▶ **Entries supplied**
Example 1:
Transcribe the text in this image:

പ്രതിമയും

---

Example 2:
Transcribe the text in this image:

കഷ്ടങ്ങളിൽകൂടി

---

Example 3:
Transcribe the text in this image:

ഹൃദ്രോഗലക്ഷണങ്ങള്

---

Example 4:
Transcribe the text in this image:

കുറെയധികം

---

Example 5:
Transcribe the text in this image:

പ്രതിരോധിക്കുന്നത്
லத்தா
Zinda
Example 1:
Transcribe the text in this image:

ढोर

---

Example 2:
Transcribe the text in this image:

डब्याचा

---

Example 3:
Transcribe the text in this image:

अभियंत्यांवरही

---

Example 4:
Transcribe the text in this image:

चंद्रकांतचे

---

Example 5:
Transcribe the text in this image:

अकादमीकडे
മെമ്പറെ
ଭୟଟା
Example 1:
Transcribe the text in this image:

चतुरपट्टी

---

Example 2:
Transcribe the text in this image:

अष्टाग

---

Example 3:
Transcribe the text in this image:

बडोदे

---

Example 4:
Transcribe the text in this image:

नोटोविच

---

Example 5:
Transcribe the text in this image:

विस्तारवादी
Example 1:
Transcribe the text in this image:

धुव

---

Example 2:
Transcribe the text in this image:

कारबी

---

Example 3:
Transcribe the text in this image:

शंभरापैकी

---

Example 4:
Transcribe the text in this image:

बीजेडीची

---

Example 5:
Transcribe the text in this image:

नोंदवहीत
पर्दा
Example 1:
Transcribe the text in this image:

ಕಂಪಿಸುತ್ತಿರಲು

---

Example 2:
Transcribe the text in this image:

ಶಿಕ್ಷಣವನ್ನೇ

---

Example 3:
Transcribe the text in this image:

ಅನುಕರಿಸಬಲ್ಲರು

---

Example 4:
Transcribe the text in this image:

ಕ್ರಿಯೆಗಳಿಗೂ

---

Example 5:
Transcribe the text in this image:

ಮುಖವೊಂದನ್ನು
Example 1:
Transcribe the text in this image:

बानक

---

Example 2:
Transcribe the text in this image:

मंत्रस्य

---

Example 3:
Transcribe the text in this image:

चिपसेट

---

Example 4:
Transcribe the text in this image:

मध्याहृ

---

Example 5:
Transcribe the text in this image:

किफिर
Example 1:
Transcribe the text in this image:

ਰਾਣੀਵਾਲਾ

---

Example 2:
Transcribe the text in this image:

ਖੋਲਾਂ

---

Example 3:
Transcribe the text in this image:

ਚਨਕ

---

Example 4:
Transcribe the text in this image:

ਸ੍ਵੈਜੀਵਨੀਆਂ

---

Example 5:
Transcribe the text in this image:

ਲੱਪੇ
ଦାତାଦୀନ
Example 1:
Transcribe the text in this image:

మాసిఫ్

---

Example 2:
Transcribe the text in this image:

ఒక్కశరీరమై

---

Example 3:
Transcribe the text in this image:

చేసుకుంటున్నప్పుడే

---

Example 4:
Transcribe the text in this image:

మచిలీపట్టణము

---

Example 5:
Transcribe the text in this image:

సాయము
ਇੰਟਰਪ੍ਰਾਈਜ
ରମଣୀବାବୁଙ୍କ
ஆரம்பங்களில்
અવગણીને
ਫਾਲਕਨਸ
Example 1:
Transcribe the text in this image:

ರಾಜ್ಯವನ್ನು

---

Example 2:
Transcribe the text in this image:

▶ **Try it**
Only an exact transcription of all the entries will do.

▶ **Result for this task**
Example 1:
Transcribe the text in this image:

പ്രതിമയും

---

Example 2:
Transcribe the text in this image:

കഷ്ടങ്ങളിൽകൂടി

---

Example 3:
Transcribe the text in this image:

ഹൃദ്രോഗലക്ഷണങ്ങള്

---

Example 4:
Transcribe the text in this image:

കുറെയധികം

---

Example 5:
Transcribe the text in this image:

പ്രതിരോധിക്കുന്നത്
லத்தா
Zinda
Example 1:
Transcribe the text in this image:

ढोर

---

Example 2:
Transcribe the text in this image:

डब्याचा

---

Example 3:
Transcribe the text in this image:

अभियंत्यांवरही

---

Example 4:
Transcribe the text in this image:

चंद्रकांतचे

---

Example 5:
Transcribe the text in this image:

अकादमीकडे
മെമ്പറെ
ଭୟଟା
Example 1:
Transcribe the text in this image:

चतुरपट्टी

---

Example 2:
Transcribe the text in this image:

अष्टाग

---

Example 3:
Transcribe the text in this image:

बडोदे

---

Example 4:
Transcribe the text in this image:

नोटोविच

---

Example 5:
Transcribe the text in this image:

विस्तारवादी
Example 1:
Transcribe the text in this image:

धुव

---

Example 2:
Transcribe the text in this image:

कारबी

---

Example 3:
Transcribe the text in this image:

शंभरापैकी

---

Example 4:
Transcribe the text in this image:

बीजेडीची

---

Example 5:
Transcribe the text in this image:

नोंदवहीत
पर्दा
Example 1:
Transcribe the text in this image:

ಕಂಪಿಸುತ್ತಿರಲು

---

Example 2:
Transcribe the text in this image:

ಶಿಕ್ಷಣವನ್ನೇ

---

Example 3:
Transcribe the text in this image:

ಅನುಕರಿಸಬಲ್ಲರು

---

Example 4:
Transcribe the text in this image:

ಕ್ರಿಯೆಗಳಿಗೂ

---

Example 5:
Transcribe the text in this image:

ಮುಖವೊಂದನ್ನು
Example 1:
Transcribe the text in this image:

बानक

---

Example 2:
Transcribe the text in this image:

मंत्रस्य

---

Example 3:
Transcribe the text in this image:

चिपसेट

---

Example 4:
Transcribe the text in this image:

मध्याहृ

---

Example 5:
Transcribe the text in this image:

किफिर
Example 1:
Transcribe the text in this image:

ਰਾਣੀਵਾਲਾ

---

Example 2:
Transcribe the text in this image:

ਖੋਲਾਂ

---

Example 3:
Transcribe the text in this image:

ਚਨਕ

---

Example 4:
Transcribe the text in this image:

ਸ੍ਵੈਜੀਵਨੀਆਂ

---

Example 5:
Transcribe the text in this image:

ਲੱਪੇ
ଦାତାଦୀନ
Example 1:
Transcribe the text in this image:

మాసిఫ్

---

Example 2:
Transcribe the text in this image:

ఒక్కశరీరమై

---

Example 3:
Transcribe the text in this image:

చేసుకుంటున్నప్పుడే

---

Example 4:
Transcribe the text in this image:

మచిలీపట్టణము

---

Example 5:
Transcribe the text in this image:

సాయము
ਇੰਟਰਪ੍ਰਾਈਜ
ରମଣୀବାବୁଙ୍କ
ஆரம்பங்களில்
અવગણીને
ਫਾਲਕਨਸ
Example 1:
Transcribe the text in this image:

ರಾಜ್ಯವನ್ನು

---

Example 2:
Transcribe the text in this image:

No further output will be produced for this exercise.